Both Jesse and Brian have close relationships to fire. Brian, for
instance, works as a firefighter, putting out fires and at times saving
people from burning buildings. Jesse, we learn, began playing with matches
young, possibly because he recognized that fire played a central role in
Brian’s career, and he turns out to be the arsonist setting fires all over
the city. For both of them, fire represents a destructive and ultimately
uncontrollable force, and they often treat it as a symbol of Kate’s cancer.

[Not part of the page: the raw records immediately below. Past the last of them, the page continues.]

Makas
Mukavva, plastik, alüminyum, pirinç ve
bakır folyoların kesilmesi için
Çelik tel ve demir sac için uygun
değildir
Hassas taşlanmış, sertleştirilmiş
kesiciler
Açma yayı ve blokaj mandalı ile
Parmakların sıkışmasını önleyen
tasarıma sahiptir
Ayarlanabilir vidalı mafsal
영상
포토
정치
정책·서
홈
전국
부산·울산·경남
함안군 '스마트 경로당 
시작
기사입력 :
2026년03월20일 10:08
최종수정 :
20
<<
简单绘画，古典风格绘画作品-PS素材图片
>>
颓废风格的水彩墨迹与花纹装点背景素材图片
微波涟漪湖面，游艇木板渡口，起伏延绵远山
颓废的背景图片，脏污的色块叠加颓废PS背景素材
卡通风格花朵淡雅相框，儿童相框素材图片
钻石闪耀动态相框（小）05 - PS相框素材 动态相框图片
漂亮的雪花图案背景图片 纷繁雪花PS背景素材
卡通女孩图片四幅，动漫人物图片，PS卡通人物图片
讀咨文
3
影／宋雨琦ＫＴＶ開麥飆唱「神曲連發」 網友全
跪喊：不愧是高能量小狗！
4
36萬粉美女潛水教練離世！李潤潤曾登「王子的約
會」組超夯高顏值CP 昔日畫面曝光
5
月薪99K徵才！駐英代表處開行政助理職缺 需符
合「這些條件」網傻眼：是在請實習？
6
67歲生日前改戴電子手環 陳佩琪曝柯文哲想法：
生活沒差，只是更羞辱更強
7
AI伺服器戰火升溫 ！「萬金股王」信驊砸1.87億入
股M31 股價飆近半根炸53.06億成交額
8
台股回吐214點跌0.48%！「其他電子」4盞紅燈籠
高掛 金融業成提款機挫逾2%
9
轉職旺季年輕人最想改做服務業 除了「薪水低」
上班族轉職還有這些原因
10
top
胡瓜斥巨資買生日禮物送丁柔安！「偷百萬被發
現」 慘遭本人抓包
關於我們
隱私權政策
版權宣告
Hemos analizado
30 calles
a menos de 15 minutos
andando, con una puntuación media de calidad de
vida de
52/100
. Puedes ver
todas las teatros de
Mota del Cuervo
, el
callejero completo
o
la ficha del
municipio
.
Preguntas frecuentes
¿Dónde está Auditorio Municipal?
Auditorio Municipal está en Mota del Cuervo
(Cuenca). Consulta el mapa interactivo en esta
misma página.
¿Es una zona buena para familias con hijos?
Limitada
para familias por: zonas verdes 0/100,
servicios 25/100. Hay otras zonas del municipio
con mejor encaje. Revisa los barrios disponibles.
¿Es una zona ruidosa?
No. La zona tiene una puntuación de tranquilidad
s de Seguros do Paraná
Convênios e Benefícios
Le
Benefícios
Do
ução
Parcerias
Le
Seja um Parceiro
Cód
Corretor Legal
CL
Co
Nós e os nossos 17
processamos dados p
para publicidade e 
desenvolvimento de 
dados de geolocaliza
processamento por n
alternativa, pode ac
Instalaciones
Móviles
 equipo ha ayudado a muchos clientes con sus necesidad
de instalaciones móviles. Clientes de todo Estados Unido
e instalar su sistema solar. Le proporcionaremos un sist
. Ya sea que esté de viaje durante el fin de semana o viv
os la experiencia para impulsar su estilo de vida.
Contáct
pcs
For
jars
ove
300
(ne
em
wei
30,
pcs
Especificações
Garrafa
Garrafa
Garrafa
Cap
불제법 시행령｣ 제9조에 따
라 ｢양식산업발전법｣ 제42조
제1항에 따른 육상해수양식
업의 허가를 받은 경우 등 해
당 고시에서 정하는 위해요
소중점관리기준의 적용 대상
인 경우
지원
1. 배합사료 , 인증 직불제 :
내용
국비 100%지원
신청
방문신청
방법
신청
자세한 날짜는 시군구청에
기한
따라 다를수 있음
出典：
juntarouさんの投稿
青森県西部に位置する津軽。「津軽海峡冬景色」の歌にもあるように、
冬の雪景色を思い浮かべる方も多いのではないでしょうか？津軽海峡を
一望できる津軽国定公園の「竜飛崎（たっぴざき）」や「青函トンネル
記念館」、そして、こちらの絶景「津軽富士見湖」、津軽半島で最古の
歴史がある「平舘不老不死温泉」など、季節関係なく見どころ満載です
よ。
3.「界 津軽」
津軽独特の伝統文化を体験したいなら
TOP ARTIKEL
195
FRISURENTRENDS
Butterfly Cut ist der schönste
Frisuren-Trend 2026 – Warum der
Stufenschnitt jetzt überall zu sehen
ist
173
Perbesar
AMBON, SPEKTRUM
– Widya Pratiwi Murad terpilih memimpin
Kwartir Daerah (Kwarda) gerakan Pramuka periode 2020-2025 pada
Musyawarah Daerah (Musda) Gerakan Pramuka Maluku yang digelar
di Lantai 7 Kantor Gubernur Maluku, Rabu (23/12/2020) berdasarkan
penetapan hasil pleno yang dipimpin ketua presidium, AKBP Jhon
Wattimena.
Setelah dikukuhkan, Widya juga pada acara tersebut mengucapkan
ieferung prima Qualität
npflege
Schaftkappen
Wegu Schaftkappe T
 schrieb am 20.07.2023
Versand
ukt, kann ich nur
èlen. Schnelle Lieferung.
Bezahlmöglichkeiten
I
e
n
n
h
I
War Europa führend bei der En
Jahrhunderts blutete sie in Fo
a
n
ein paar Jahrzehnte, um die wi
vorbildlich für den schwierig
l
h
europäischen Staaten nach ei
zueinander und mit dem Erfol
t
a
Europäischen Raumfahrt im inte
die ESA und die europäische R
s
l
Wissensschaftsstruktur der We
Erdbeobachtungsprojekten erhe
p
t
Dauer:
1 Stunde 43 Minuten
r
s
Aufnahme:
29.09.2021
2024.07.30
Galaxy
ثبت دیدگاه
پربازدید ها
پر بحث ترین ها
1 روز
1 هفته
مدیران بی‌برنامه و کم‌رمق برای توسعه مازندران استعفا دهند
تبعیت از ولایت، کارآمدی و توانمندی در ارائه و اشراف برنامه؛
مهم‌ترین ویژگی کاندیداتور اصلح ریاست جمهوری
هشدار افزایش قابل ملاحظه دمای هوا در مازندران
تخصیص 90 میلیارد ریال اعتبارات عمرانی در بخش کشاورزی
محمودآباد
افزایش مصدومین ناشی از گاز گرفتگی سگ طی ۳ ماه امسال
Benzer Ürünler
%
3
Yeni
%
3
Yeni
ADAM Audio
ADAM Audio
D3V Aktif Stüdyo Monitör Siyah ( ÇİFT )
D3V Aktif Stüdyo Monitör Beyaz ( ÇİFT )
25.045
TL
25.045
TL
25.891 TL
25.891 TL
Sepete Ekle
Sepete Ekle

Jesse, because he feels powerless to stop Kate’s cancer, turns to using fire
as an outlet for his feelings and as a way to gain Brian’s attention. Brian,
however, battles constantly to limit the destruction fire can cause, in much
the same way that he seeks to limit the pain that cancer inflicts on
Kate.
Burning buildings appear multiple times in the story as metaphors for
Kate’s situation. The first time we witness Brian saving someone from a
fire, for instance, he thinks to himself that he became a firefighter to
save people, but that he should have been more specific about whom he wanted
to save. The comment implies that Kate is the person he wants to save, but
also that he feels powerless to do so. Later, during the trial, Sara
compares the way she views Kate and Anna to having a child trapped in a
burning building. Anna’s ability to act as a donor for Kate is like having
one child who knows how to lead the other child out of the fire. Although
Sara doesn’t want to put Anna at risk, she knows the only way she can keep
Kate alive is by sending Anna to get her. In other words, although using
Anna as a donor causes her pain and would put her at risk if she were to
donate her kidney, it’s the only way to save Kate.
Astronomy and the stars play a part in this story, from Brian’s
hobby to the origin of Anna’s name. In what way do these things relate to the
action in the story?
References to astronomy appear throughout the novel, but particularly
in Brian’s narration and conversations. Brian tells Julia, for instance,
that he and Sara named Anna after Andromeda. Significantly, one story about
Andromeda says she is caught in the sky between her parents, just as Brian
takes Anna’s side in the lawsuit while Sara opposes Anna’s position. Brian
also describes the concept of twin stars, which orbit each other so tightly
that they can appear from a distance to be one star. The metaphor refers to
Anna and Kate, whose lives intertwine so greatly because of Anna’s role as
Kate’s donor that their identities seem inseparable. Just as in the case of
twin stars one star can outshine the other, Kate draws all the attention of
Brian and Sara because of her sickness, leaving Anna unnoticed.
Moreover, Brian describes to Julia the existence of dark matter, which
cannot be seen directly but can be detected by the gravitational pull it has
on the visible objects around it. Dark matter, in this context, symbolizes
the hidden motivations of various characters in the story. These motivations
cannot be seen directly, but their presence can be detected by their effects
on the behavior of the characters. Campbell, for instance, hides his
epilepsy throughout the story, yet it influences his relationship with
Julia. Jesse, similarly, tries to hide his feelings of powerlessness against
Kate’s cancer, yet those feelings become apparent through his acts of arson.
Lastly, Anna does not reveal that she wants to help Kate die because she
knows Kate no longer wants to live and because she feels it would free her
from her dependence on Kate, yet that desire prompts her to file the lawsuit
that sets the novel’s main action in motion.